Feds Must Design a Plan to Conquer COVID-19


The coronavirus pandemic has ravaged this country during the past 10 weeks, taking the lives of some 100,000 Americans and jeopardizing the health of millions more. But a deeper dive into those statistics find that people of color – African Americans, Latinos and other minority groups – are suffering the effects of the illness at a significantly higher rate.

As the House Ways & Means Committee delves into this topic at a hearing this afternoon, lawmakers will examine the health and medical reasons why. It is known that those with diabetes and hypertension or who are obese fall prey to COVID-19 at a higher rate than others, and people of color are more likely to have such medical conditions. Those who don’t have health insurance or have poor health insurance are also more at risk, and again, minorities find themselves on the short end of the stick there as well.

But there is another component – where a person works. And yet again, Blacks and Latinos make up an outsized role as frontline workers in this country. They are more likely to work in jobs that they must continue to report to onsite, and thus are more likely to face exposure.

“Essential workers are disproportionately members of communities of color, putting their lives and those of their loved ones at risk each and every day they go to their jobs, many for low pay,” said Marcus King, Director of the Teamsters’ Human Rights and Diversity Commission. “We must not forget their sacrifices. That’s why it is essential to beef up worksite safety provisions to keep them safe.”

The Teamsters have been leading the fight to bolster protections for workers in the HEROES Act, which has already cleared the House but faces an uncertain future in the Senate. Congress must require the Occupational Safety and Health Administration (OSHA) to issue a temporary emergency standard that covers all workers, including public sector employees in states that have not opted into OSHA coverage, as well as transportation workers not covered by another federal safety agency.

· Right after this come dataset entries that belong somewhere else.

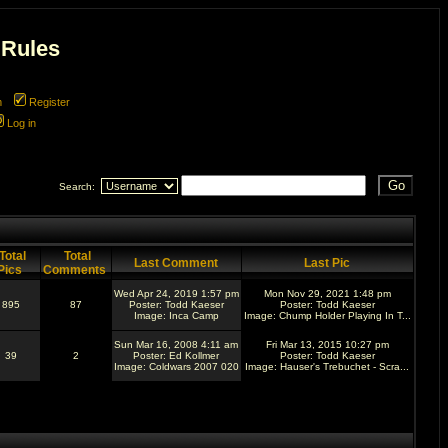
 Rules
m
Register
Log in
Search:
Total
Total
Last Comment
Last Pic
Pics
Comments
Wed Apr 24, 2019 1:57 pm
Mon Nov 29, 2021 1:48 pm
895
87
Poster:
Todd Kaeser
Poster:
Todd Kaeser
Image:
Inca Camp
Image:
Chump Holder Playing In T...
Sun Mar 16, 2008 4:11 am
Fri Mar 13, 2015 10:27 pm
39
2
Poster:
Ed Kollmer
Poster:
Todd Kaeser
Image:
Coldwars 2007 020
Image:
Hauser's Trebuchet - Scra...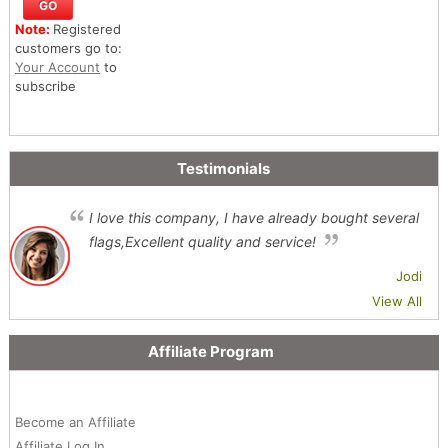
Note:
Registered
customers go to:
Your Account
to
subscribe
Testimonials
I love this company, I have already bought several
flags,Excellent quality and service!
Jodi
View All
Affiliate Program
Become an Affiliate
Affiliate Log In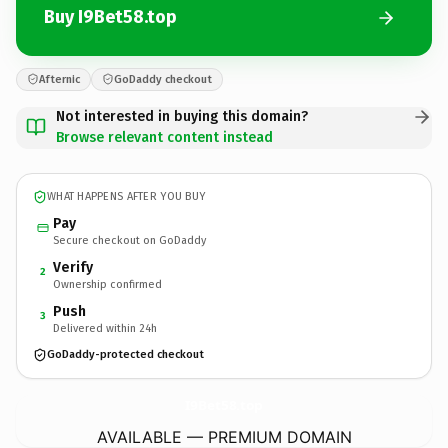
Buy I9Bet58.top
Afternic
GoDaddy checkout
Not interested in buying this domain?
Browse relevant content instead
WHAT HAPPENS AFTER YOU BUY
Pay
Secure checkout on GoDaddy
Verify
2
Ownership confirmed
Push
3
Delivered within 24h
GoDaddy-protected checkout
I9Bet58.
top
AVAILABLE — PREMIUM DOMAIN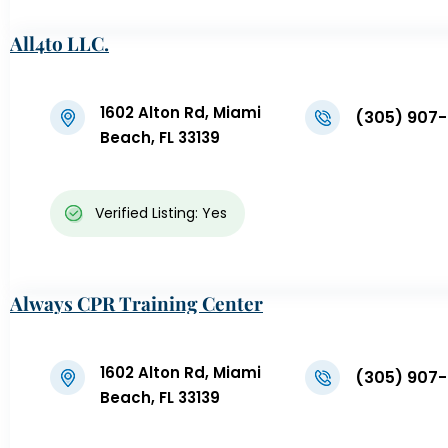
All4to LLC.
1602 Alton Rd, Miami
(305) 907
Beach, FL 33139
Verified Listing: Yes
Always CPR Training Center
1602 Alton Rd, Miami
(305) 907
Beach, FL 33139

But elected officials also need to stop playing politics with peoples’ lives, especially those who are working hard on the job while others sit at home. That means coming up with a solution that makes the public more secure about the world we work and live in so American society can return to a place that somewhat resembles where it was less than three months ago.

“Unless there is more testing, we may be dealing with this for years to come,” King said. “We need a federal plan that needs to be followed. Just don’t leave it to the individual states.”